Pulling yourself up by your bootstraps
Once you have a product, it's time to find funding to get off the ground. For founders, there are several options. More than just VC cash, startups have debt options and private equity options on the table.
"The market is certainly awash with capital, and the landscape of venture capital to private equity to angel investing is really blurred," said Wheldon. "That's certainly a dynamic that shifted over the past 10 years."
More established startups are able to compile different types of investors across debt and equity options for each round of funding. However, for early-stage startups, finding a good seed investor can be more challenging, Wheldon said.
And in a crowded market, it can be hard for early-stage companies to garner investor attention.
"Sticking out from the rest of the market is really like the hunt for a job," said Wheldon. "Especially if they are not going down a revenue generating or profitability measure from the get go."
Another option to get started is self-funding, or "bootstrapping."
Wheldon did exactly that when he started Kanary. Convinced the adtech product was different from the rest, but struggling to stand out in a crowded market, Wheldon invested his own money in 2012.

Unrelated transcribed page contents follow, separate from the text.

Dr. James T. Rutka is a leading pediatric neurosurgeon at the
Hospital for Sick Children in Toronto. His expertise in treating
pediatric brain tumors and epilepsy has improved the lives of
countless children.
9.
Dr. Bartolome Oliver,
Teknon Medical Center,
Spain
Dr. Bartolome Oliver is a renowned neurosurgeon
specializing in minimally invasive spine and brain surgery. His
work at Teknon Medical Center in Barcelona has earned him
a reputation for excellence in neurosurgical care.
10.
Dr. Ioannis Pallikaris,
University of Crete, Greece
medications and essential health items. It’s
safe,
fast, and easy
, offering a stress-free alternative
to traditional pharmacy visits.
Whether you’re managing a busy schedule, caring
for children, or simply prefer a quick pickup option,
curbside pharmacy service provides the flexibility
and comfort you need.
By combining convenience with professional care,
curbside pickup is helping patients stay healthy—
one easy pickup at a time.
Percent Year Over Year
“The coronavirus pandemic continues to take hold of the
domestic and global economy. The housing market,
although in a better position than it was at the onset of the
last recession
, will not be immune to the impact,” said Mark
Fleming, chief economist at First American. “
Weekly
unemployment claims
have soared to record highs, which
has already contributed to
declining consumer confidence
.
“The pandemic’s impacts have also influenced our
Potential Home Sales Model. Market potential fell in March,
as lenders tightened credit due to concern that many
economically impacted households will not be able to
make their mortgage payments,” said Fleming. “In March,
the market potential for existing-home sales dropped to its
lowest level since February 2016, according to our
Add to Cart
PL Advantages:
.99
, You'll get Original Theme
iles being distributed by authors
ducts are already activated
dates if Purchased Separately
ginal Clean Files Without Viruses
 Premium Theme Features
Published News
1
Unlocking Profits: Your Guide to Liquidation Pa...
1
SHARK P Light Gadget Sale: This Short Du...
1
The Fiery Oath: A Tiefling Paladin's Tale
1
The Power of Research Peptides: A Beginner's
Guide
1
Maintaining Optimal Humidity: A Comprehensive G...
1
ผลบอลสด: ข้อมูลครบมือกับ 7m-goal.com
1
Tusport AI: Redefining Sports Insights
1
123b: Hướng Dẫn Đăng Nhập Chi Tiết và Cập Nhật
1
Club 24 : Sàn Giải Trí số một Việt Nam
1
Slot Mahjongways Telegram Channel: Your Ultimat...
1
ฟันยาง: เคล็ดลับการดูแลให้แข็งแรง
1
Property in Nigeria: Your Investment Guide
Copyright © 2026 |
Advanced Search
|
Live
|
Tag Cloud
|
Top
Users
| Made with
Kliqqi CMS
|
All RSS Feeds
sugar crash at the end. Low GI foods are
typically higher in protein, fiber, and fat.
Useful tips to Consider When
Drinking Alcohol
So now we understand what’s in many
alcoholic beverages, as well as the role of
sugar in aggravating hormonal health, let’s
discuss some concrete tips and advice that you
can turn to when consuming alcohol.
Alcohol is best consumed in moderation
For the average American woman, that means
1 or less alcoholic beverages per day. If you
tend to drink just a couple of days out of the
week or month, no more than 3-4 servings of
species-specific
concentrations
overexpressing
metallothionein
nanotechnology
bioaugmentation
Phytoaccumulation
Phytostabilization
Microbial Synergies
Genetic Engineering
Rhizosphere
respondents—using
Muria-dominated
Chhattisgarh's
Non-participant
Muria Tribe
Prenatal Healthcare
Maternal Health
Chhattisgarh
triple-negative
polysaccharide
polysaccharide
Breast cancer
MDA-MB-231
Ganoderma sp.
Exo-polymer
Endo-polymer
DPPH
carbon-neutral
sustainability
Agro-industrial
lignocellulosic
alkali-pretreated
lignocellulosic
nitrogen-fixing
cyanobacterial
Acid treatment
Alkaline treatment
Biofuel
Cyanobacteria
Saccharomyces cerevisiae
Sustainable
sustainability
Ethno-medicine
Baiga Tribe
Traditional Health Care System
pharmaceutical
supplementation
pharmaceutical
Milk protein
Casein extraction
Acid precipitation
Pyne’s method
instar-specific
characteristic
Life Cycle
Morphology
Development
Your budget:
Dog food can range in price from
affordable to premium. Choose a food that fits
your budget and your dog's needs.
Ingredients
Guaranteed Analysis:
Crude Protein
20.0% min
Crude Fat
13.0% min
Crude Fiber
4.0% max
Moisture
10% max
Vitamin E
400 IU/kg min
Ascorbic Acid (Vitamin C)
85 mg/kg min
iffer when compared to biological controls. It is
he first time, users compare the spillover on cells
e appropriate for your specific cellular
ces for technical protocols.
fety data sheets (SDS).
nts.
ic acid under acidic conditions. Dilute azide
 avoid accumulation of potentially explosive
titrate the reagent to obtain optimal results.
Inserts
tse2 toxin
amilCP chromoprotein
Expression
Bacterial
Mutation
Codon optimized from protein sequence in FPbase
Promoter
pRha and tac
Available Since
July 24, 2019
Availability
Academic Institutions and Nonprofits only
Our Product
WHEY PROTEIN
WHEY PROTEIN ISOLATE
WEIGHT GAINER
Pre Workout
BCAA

"I took like a really big risk. I kind of gave everything up and bootstrapped the business," said Wheldon.
He said it worked out, but wouldn't necessarily recommend bootstrapping to every founder.
"I was just super committed and had total conviction," he said. "I think that every great entrepreneur has to have some mixture of those two qualities."
Kanary was acquired by advertising company Gravity4 in 2014.
When to bow out
Decisions on when to take an exit like an acquisition, Wheldon said, have to be based on a combination of market data and a founder's personal sentiment.
"An exit into the public markets or into an acquisition is generally the driving or a permeating result of your business," said Wheldon. "You're trying to make sure that it will continue to live on in the best possible way."
To be sure, even if a founder is ready to move on, an acquisition or IPO may not be the best decision for the business.
Founders need to ask themselves if it's better to step aside and let someone else take the reins, as opposed to seeking a buyer when you're not in love with the business anymore, Wheldon said.
"There are lots of people that are certainly in love with your business, if it's scaling and growing," he said.